Pair Corralation between Salient Alternative and Moderate Balanced
Assuming the 90 days horizon Salient Alternative Beta is expected to generate 1.2 times more return on investment than Moderate Balanced. However, Salient Alternative is 1.2 times more volatile than Moderate Balanced Allocation. It trades about 0.2 of its potential returns per unit of risk. Moderate Balanced Allocation is currently generating about 0.22 per unit of risk. If you would invest 1,147 in Salient Alternative Beta on September 3, 2024 and sell it today you would earn a total of 88.00 from holding Salient Alternative Beta or generate 7.67% return on investment over 90 days.
Time Period | 3 Months [change] |
Direction | Moves Together |
Strength | Very Strong |
Accuracy | 100.0% |
Values | Daily Returns |
Salient Alternative Beta vs.
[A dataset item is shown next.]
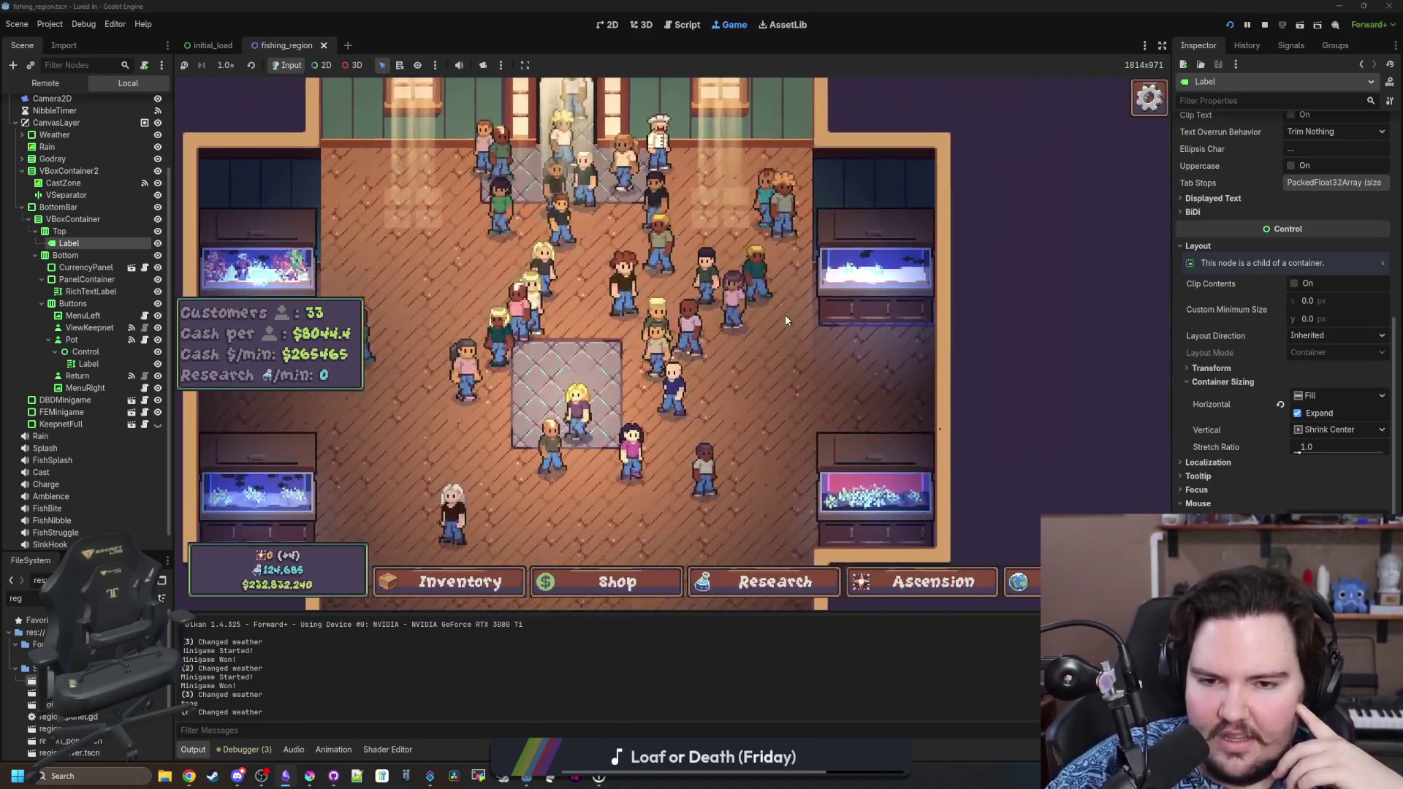
key(a)
key(w)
Moderate Balanced Allocation
Performance |
Timeline |
Salient Alternative Beta |
Moderate Balanced |
Salient Alternative and Moderate Balanced Volatility Contrast
Predicted Return Density |
Returns |
Pair Trading with Salient Alternative and Moderate Balanced
The main advantage of trading using opposite Salient Alternative and Moderate Balanced positions is that it hedges away some unsystematic risk. Because of two separate transactions, even if Salient Alternative position performs unexpectedly, Moderate Balanced can make up some of the losses. Pair trading also minimizes risk from directional movements in the market. For example, if an entire industry or sector drops because of unexpected headlines, the short position in Moderate Balanced will offset losses from the drop in Moderate Balanced's long position.The idea behind Salient Alternative Beta and Moderate Balanced Allocation pairs trading is to make the combined position market-neutral, meaning the overall market's direction will not affect its win or loss (or potential downside or upside). This can be achieved by designing a pairs trade with two highly correlated stocks or equities that operate in a similar space or sector, making it possible to obtain profits through simple and relatively low-risk investment.Moderate Balanced vs. American Funds American | Moderate Balanced vs. American Funds American | Moderate Balanced vs. American Balanced | Moderate Balanced vs. American Balanced Fund |
Check out your portfolio center.Note that this page's information should be used as a complementary analysis to find the right mix of equity instruments to add to your existing portfolios or create a brand new portfolio. You can also try the Portfolio Dashboard module to portfolio dashboard that provides centralized access to all your investments.